Depuis 2015, le jeune MBS, l’homme fort du Royaume saoudien, semble emboiter le pas à son voisin émirien Mohamed ben Zayed (MBZ) en matière de lutte anti-terroriste et plus largement de lutte contre l’islamisme extrémiste. Si certains mouvements extrémistes ont pu s’inspirer du modèle wahhabite saoudien, l’État islamique ou encore AQPA ne sont pas des créations saoudiennes à proprement parler. Riyad a pourtant participé à l’émergence de ces groupes dont il a été le principal bailleur. Néanmoins aujourd’hui, ils représentent des menaces importantes pour le Royaume qui doit s’assurer de bonnes relations avec son allié vital occidental et refuse d’être vu comme un pays de fondamentalistes ultra-violents. Au contraire, l’Arabie Saoudite souhaite montrer l’image d’un Royaume qui se modernise, aspirant à un dialogue intra-religieux. Le levier religieux, toujours largement politisé, pourrait bien ébranler la puissance saoudienne déjà fragilisée par les choix politiques de ce même MBS, entre la guerre meurtrière au Yémen, la confrontation diplomatique avec le Qatar, l’obsession iranienne et les contestations populaires saoudiennes.

Ouvrage :

Billion Didier, Boniface Pascal (dir). « Géopolitique des mondes arabes », Eyrolles, 2018, pp.94-105


[1] https://www.lesclesdumoyenorient.com/Le-wahhabisme-le-fondateur-la.html

[2] https://www.europe1.fr/international/quest-ce-que-le-wahhabisme-2644639

[3] https://www.lesclesdumoyenorient.com/Salafisme-1-Origines-et-evolutions-doctrinales.html

[4] Bonnefoy, Laurent, et Stéphane Lacroix. « Le problème saoudien. Le wahhabisme, rempart ou inspirateur de l’État islamique ? », Revue du Crieur, vol. 3, no. 1, 2016, pp. 34-49.
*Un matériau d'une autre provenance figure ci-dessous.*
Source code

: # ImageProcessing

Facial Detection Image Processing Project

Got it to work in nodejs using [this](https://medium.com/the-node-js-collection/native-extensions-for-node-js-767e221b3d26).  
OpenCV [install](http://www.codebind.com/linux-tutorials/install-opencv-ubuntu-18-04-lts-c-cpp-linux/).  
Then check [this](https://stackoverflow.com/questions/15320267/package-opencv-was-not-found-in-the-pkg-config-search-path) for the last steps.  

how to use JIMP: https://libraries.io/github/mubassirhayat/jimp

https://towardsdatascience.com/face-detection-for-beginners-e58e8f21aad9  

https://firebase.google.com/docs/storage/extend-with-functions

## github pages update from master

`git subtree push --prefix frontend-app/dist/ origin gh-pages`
[5] https://www.monde-diplomatique.fr/mav/135/GRESH/50456

[6] Commins, David. « Le salafisme en Arabie Saoudite », Bernard Rougier éd., Qu’est-ce que le salafisme ? Presses Universitaires de France, 2008, pp. 23-44.

[7] https://www.jeuneafrique.com/756774/societe/en-arabie-saoudite-les-cheikhs-qui-ne-suivent-pas-le-wahhabisme-sont-consideres-comme-des-gens-a-abattre/

[8] Seznec, Jean-François. « L’Arabie saoudite, l’Iran et Daech : un objectif de trop », Outre-Terre, vol. 44, no. 3, 2015, pp. 316-320.